▶ _Requirement A_
Repeat the part of the Perl article from "However, there are" up to and including "resultant side effects.".

Main Content

Using English can slow you right down!

Archive - Originally posted on "The Horse's Mouth" - 2007-11-25 08:06:01 - Graham Ellis

When you're programming and you assign a variable, that's usually a single result. For example (we're talking Perl in these examples)
$position = $record % $pagelength;

However, there are often side effects of an action which you might want to make later use of too. For example:
$postcode = ($pc =~ /^[A_Z]{1,2}\d[A-Z0-9]?\s/);
will return a true of false result into $postcode indicating whether the string in $pc starts in the correct format for the first part of a UK postcode ...but you might also want to know what the actual string that matched was, and what was left of the incoming string that's not matched by the regular expression. Perl makes this easy for you - if you know what they're called, you can refer to other special variables in your program that contain these resultant side effects.

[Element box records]
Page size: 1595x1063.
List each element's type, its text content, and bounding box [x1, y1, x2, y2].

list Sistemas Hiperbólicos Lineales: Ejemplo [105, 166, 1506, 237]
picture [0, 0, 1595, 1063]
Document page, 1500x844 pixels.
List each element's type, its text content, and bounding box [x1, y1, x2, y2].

--

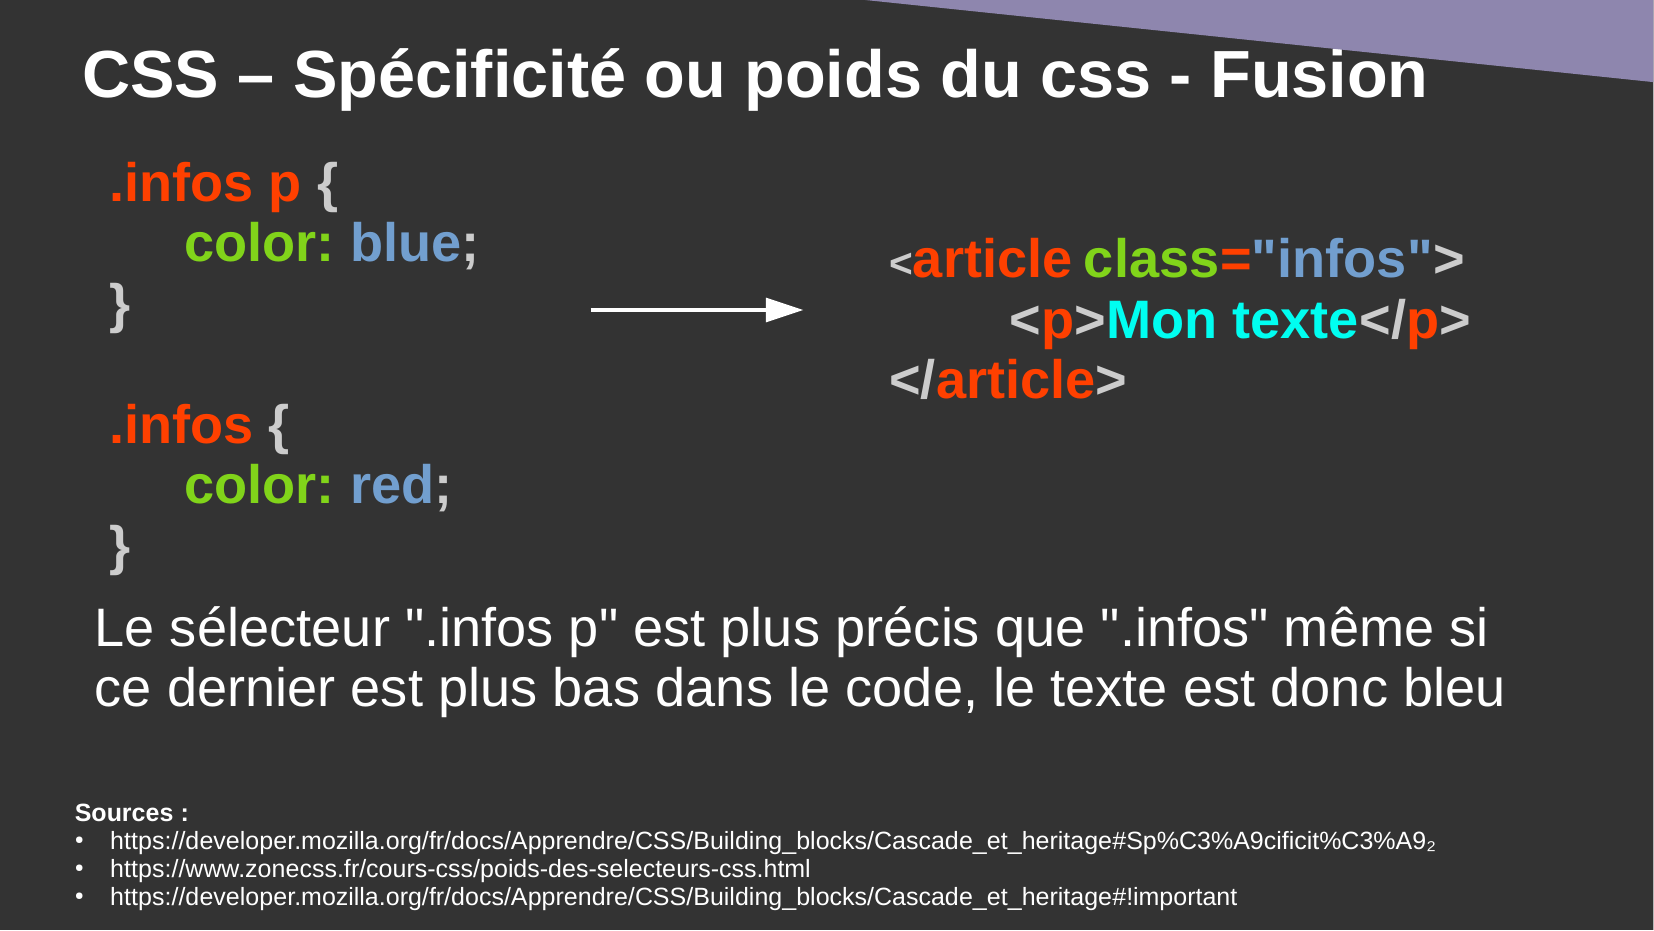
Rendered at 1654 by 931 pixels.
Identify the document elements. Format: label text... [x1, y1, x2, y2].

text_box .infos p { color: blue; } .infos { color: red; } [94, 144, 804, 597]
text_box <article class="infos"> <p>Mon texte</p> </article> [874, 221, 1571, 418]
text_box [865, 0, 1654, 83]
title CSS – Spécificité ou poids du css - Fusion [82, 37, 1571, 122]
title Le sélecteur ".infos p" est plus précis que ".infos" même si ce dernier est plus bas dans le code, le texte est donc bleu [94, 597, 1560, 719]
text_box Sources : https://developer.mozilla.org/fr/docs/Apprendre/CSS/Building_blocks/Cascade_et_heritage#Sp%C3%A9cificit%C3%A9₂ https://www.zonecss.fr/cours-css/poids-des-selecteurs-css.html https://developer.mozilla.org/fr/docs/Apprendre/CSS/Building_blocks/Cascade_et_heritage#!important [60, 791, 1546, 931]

▶ _Requirement B_
Write out the records again from the line with "Page size: 1595x1063." up to and including the line with "picture [0, 0, 1595, 1063]", swapping "bounding box" for "enclosing box" and keeping everything else the same. Give only those lines.

▶ _Expected answer A_
However, there are often side effects of an action which you might want to make later use of too. For example:
$postcode = ($pc =~ /^[A_Z]{1,2}\d[A-Z0-9]?\s/);
will return a true of false result into $postcode indicating whether the string in $pc starts in the correct format for the first part of a UK postcode ...but you might also want to know what the actual string that matched was, and what was left of the incoming string that's not matched by the regular expression. Perl makes this easy for you - if you know what they're called, you can refer to other special variables in your program that contain these resultant side effects.

▶ _Expected answer B_
Page size: 1595x1063.
List each element's type, its text content, and enclosing box [x1, y1, x2, y2].

list Sistemas Hiperbólicos Lineales: Ejemplo [105, 166, 1506, 237]
picture [0, 0, 1595, 1063]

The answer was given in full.